Quelles que soient leurs qualités, et elles sont nombreuses, on est cependant en droit de penser que la plupart de ces films parlent plus de l'enfermement, que de la nature de la folie. Il y a d'ailleurs gageure pour un documentariste de parler d'un monde intérieur en ne restant, par définition, qu'à la surface des choses. Sur ce terrain, on pourrait croire que la fiction a un avantage. Ce serait se tromper. Rain man, Sweetie, Un ange à ma table, Clean shaver, Lost Highway, Les Idiots, etc... Tous tentent de nous transmettre grâce au médium cinématographique un peu de la réalité interne de celui que l'on dit fou. Mais chacun ne fait qu'utiliser la folie pour discourir sur l'oppression ou l'incommunicabilité, et ne propose qu'une vision spectaculaire, donc séduisante, donc rassurante, de cette réalité.

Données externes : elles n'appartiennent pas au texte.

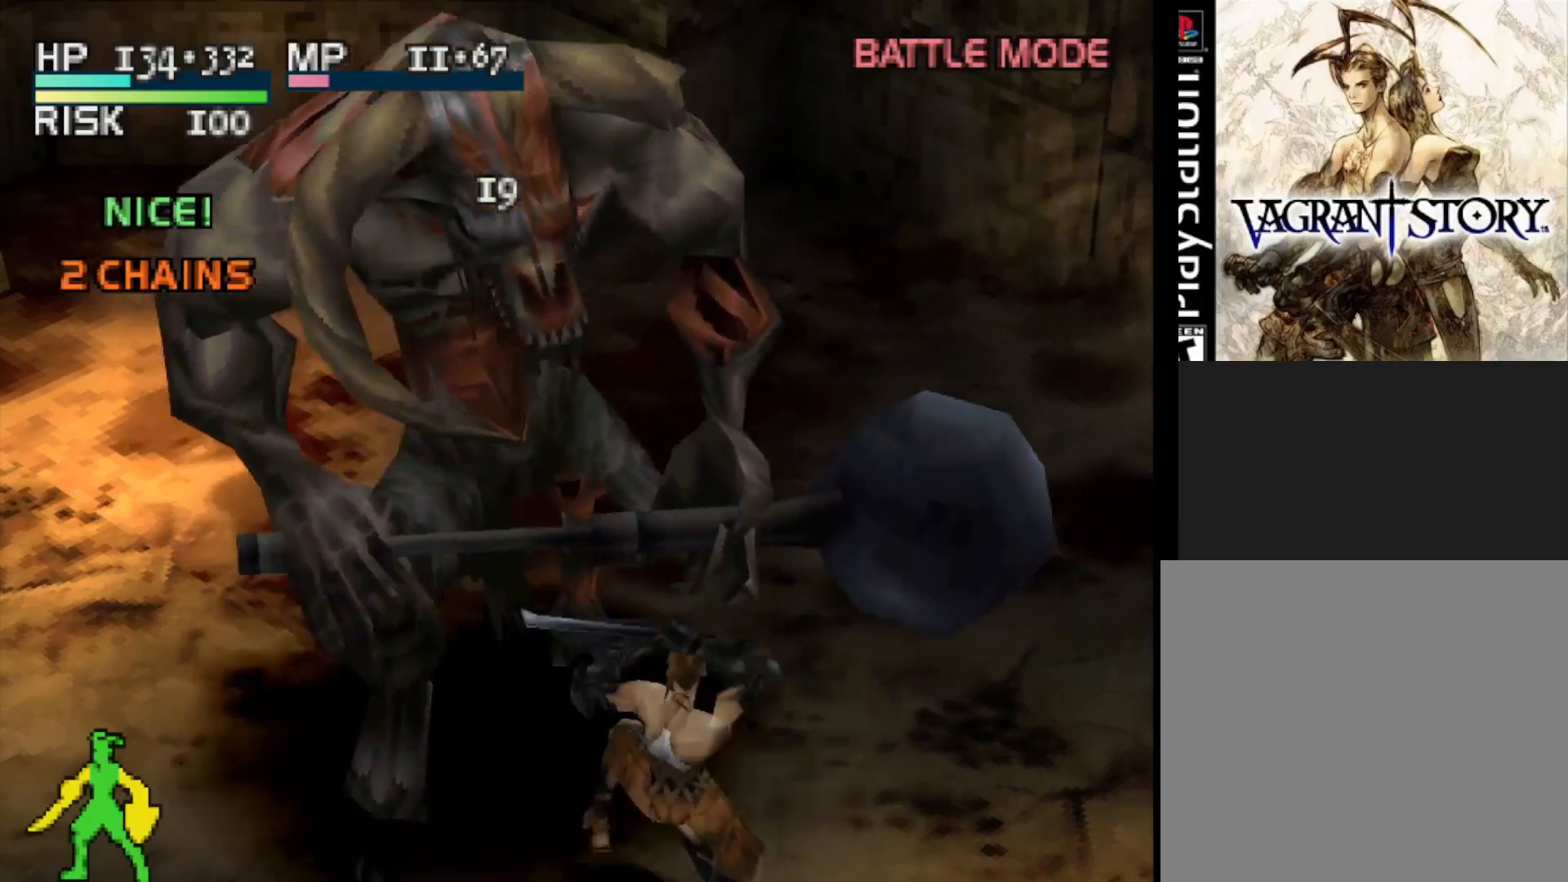
{"buttons": [], "right_stick": "center", "events": [[233, "CIRCLE", "down"], [350, "CIRCLE", "up"]]}
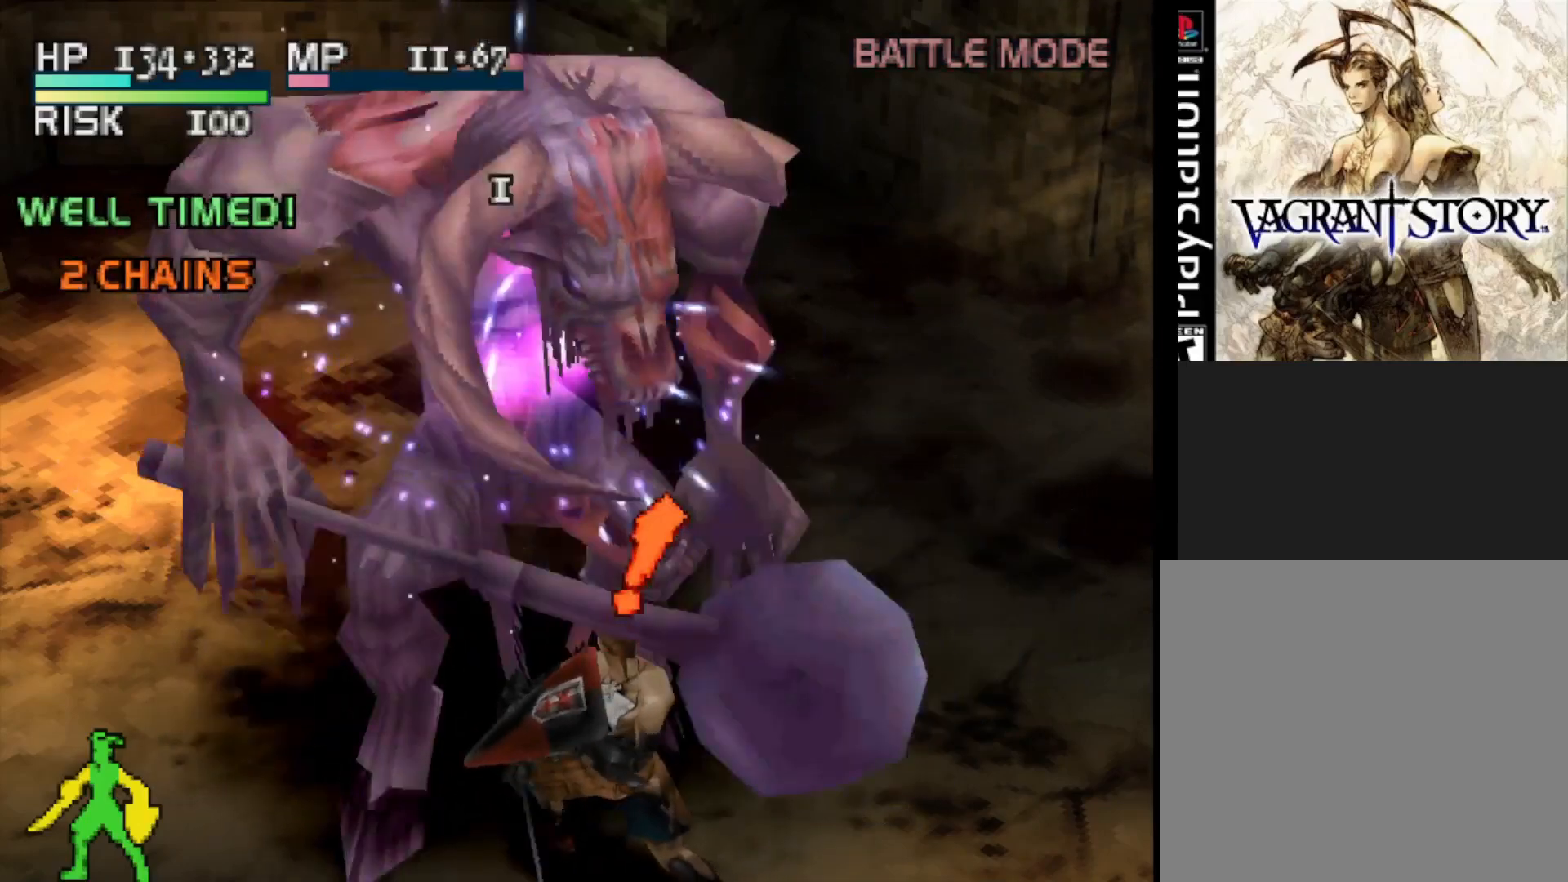
{"buttons": [], "right_stick": "center", "events": []}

Un seul film a peut-être réussi à rendre sensible la vie intérieure d'un psychotique: Eraserhead. David lynch a réussi là où les autres ont échoué justement parce que son but n'était pas là. C'est comme par incidence ou par accident qu'il est arrivé à ce résultat. Il s'est simplement laissé porter par des angoisses qui le travaillaient de manière souterraine et les a mis en images. Il a mis en acte ce principe qui veut que le normal s'éclaire à la lumière du pathologique, et qui donc affirme une continuité, une même nature entre l'un et l'autre.

Le cinéma n'a pas su ou n'a pas voulu toujours entendre cela. Et c'est peut-être pour ça que, dans son immense majorité, il n'a pas voulu penser la maladie mentale. Il s'en est détournée pour, au font, parler de choses plus contemporaines, plus immédiates, et souvent plus accommodantes. Il n'a pas su faire cette école du regard où l'étude des troubles mentaux aurait pu l'amener. Il en serait pourtant capable. Mais, pour cela, il devrait se débarrasser des idées préconçues qui le protègent.